THINGS TO DO>
#1 List the four words the passage on pseudoscience below uses to describe the possible nature of human science research.
#2 In the passage on pseudoscience below, how is exegesis defined?
#3 Please carry on the passage on pseudoscience below, starting after its final sentence.

TEXT FOR ANALYSIS>
►

Exegesis is defined as the exposition, critical analysis, or interpretation of a word. Pseudoscientists focus on the words and wording used in scientific research not on the underlying facts and reasoning supporting the research. Pseudoscientists attempt to validate their assumptions by using the specific words of scientists, out of contexts, to validate pseudoscientific theories.

9. Refusal to Revise in Light of Criticism:

Pseudoscientific knowledge is not static. Once a theory has been expounded and "facts" are gathered to prove the theory, pseudoscientists are reticent about not changing their theories in light of new evidence. Science by nature is self-correcting, in that scientific knowledge is constantly being updated through empirical research.

Human science research can be nebulous, non-tactile, non-objective, and experiential in nature. Often the researcher is closely involved with the study and may be a subject of the study. Therefore, it is important that human science research avoid the marks of pseudoscientific research in order to maintain it creditability and validity. Human science research must be open to critical analysis and refutability by the scientific/academic community, similar to the other sciences such as the natural sciences, which is contrary to the believed irrefutably of pseudoscientific claims by pseudoscientific scientists.

◄

COLLECTED MATERIAL>
►

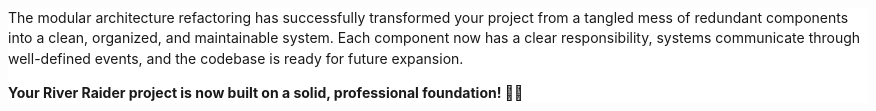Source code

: The modular architecture refactoring has successfully transformed your project from a tangled mess of redundant components into a clean, organized, and maintainable system. Each component now has a clear responsibility, systems communicate through well-defined events, and the codebase is ready for future expansion.

**Your River Raider project is now built on a solid, professional foundation! 🚁✨**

◄

TASK-BY-TASK RESULTS>
#1 nebulous, non-tactile, non-objective, experiential

#2 Exegesis is defined as the exposition, critical analysis, or interpretation of a word.

#3
In the scientific studies of human beings it is important to insure valid research methodologies to confirm a hypothesis. The lack of valid scientific research methodologies could cause the research to face the possibility that its findings could be considered invalid and not confirm the proposed hypothesis. Human sciences employ empirical, psychological/philosophical, and spiritual inquiry methods to research human experiences. Due to the personal, experiential nature of some human science research methodologies, experiential facts can not always be empirically proven and therefore may utilize some of research methodologies similar to those used in pseudoscientific research, such as the explanation by scenario method. The pseudoscientific method of explanation by scenario is similar to the human science research method of phenomenological research. Near death consciousness experiences are events that can only be recorded and reported by the use of data collection techniques applied to the experiencer of the phenomena. In scientific human science research, the explanation by scenario or the phenomenological research methodology would ideally confirm each claim in order to provide the validity for the entire hypothesis.

Scientific and pseudoscientific research methodologies are similar in that they both gather data and formulate a hypothesis. They often differ in how they test and prove the hypothesis. Scientific research uses observable and/or quantifiable data, along with replicable experiential and experimental data. Pseudoscientific research may use some or all of the scientific data available and then expand or construct their own findings utilizing some of the previously discussed "marks" of pseudoscience. The pseudoscientist will sometimes use mythology, as well as scientific facts to prove a theory.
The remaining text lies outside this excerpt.